Of course, some republicans may have a different view of our national identity and our symbols. There is such a bewildering array of republicans it is difficult to find a common theme behind their proposals. For example, some want to abolish the Senate and the States, a proposal which would ensure that three or four states would consider leaving the federation. The other day a distinguished expatriate suggested that our Australian republic should have a sort of House of Lords. Its membership would be determined on racial lines! (Why do some expatriates have strong and sometimes erroneous views on the Constitution? They don’t even live here!)
Well, ordinary Australians know who they are. What was common to the pioneers,

what was common to those who served to defend our nation, what is common to Australians who in every day life struggle for their families, is that they aspire to do the right thing. That is, the essence of our national identity – courage, especially courage against all the odds.
It is epitomised in Banjo Patterson’s Australian poem, The Man from Snowy River. This is the story of the attempt to recover a valuable colt which had joined a mob of wild mountain horses. It is the Man from Snowy River, a stripling on a small and weedy horse, who is an Australian hero.
And he ran them single handed till their sides were white with foam.
He followed like a bloodhound on their track,
Till they halted cowed and beaten, then lie turned their heads for home,
And alone and unassisted brought them back.
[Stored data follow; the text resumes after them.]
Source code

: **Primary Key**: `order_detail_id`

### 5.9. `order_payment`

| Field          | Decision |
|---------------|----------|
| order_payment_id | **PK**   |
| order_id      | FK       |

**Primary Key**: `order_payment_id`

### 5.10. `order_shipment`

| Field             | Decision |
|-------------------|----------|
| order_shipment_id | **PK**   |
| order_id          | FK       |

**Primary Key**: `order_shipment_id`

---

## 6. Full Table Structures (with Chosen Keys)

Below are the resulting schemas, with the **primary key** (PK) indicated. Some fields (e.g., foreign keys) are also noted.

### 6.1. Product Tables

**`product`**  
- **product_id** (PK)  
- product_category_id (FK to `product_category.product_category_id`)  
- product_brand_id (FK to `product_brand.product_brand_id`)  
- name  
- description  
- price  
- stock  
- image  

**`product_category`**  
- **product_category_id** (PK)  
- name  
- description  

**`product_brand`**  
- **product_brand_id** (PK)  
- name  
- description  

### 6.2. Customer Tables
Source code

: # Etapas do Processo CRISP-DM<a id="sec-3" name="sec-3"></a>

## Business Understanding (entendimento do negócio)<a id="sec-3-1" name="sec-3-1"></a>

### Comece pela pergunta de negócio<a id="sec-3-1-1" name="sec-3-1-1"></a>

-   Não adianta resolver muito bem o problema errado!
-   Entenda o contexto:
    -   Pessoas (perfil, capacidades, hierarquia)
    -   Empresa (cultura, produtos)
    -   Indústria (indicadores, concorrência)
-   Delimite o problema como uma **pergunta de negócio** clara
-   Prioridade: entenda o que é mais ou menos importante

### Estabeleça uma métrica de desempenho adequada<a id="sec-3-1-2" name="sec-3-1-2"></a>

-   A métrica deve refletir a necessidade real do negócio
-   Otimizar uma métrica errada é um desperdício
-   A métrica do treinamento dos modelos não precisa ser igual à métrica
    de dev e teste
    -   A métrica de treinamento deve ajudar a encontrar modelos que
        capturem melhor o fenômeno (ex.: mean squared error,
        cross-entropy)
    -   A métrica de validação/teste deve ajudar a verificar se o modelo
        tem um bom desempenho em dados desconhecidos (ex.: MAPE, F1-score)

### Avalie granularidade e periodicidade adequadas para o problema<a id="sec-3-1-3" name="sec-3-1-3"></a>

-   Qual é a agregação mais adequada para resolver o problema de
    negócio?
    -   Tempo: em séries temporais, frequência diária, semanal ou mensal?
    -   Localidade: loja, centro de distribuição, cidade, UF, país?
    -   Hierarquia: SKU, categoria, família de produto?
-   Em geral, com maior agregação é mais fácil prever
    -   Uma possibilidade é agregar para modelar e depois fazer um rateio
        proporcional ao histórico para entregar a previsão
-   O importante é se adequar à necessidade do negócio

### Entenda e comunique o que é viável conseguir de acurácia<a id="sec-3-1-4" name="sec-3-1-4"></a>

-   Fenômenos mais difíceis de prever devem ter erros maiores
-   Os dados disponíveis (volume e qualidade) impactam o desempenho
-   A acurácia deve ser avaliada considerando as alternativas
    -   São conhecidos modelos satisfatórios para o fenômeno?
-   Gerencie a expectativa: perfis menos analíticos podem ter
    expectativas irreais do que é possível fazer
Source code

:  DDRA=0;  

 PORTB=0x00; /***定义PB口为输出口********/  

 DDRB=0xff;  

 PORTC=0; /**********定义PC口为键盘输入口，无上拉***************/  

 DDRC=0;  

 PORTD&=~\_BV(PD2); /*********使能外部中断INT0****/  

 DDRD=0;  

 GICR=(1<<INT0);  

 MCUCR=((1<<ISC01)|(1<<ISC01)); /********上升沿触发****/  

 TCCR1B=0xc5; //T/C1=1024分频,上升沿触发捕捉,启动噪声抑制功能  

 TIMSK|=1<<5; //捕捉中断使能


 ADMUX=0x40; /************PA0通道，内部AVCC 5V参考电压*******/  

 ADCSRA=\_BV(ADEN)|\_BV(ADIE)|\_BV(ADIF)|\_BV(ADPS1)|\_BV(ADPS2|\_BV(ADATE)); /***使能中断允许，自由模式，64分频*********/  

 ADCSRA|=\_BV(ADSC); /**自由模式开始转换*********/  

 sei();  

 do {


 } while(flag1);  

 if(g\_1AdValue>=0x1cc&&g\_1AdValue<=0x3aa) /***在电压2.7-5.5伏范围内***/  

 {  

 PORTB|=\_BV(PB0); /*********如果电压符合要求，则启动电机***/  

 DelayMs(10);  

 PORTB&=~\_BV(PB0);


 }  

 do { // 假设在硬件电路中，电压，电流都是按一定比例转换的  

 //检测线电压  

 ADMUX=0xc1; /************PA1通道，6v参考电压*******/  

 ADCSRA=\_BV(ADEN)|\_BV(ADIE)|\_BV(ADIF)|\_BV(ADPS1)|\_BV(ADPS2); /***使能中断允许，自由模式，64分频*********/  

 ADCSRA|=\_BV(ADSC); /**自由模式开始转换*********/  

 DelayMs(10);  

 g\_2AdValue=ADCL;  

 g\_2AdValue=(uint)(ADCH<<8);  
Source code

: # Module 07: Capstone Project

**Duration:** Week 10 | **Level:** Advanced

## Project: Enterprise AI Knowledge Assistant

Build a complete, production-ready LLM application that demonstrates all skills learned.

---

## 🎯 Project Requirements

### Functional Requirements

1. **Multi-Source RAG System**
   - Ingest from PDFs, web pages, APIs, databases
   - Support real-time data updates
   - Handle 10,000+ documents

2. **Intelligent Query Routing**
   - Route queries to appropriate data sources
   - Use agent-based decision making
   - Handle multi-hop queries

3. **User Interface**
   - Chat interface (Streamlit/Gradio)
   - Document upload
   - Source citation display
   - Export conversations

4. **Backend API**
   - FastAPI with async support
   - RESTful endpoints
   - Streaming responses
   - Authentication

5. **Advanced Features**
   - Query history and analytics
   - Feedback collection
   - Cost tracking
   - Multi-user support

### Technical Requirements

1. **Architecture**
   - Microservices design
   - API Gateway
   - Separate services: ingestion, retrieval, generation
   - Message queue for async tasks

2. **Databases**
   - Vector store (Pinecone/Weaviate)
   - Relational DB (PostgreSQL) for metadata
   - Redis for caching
But his hardy mountain pony, he could scarcely raise a trot,
He was blood from hip to shoulder from the spur,
But his pluck was still undaunted, and his courage fiery hot,
For never yet was mountain horse a cur.
This is what our national identity is all about. Not seven more politicians chosen after shady deals behind closed doors. Our national identity, in peace and war, at work, in the family, and on our sporting fields is all about our aspiration for, and our respect of, indomitable courage against all odds.
(Note: These papers were prepared in the context of the first version of the Keating-Turnbull republic 1993-1998. This model was superseded by the second version which was unveiled in the last days of the 1998 Constitutional Convention.)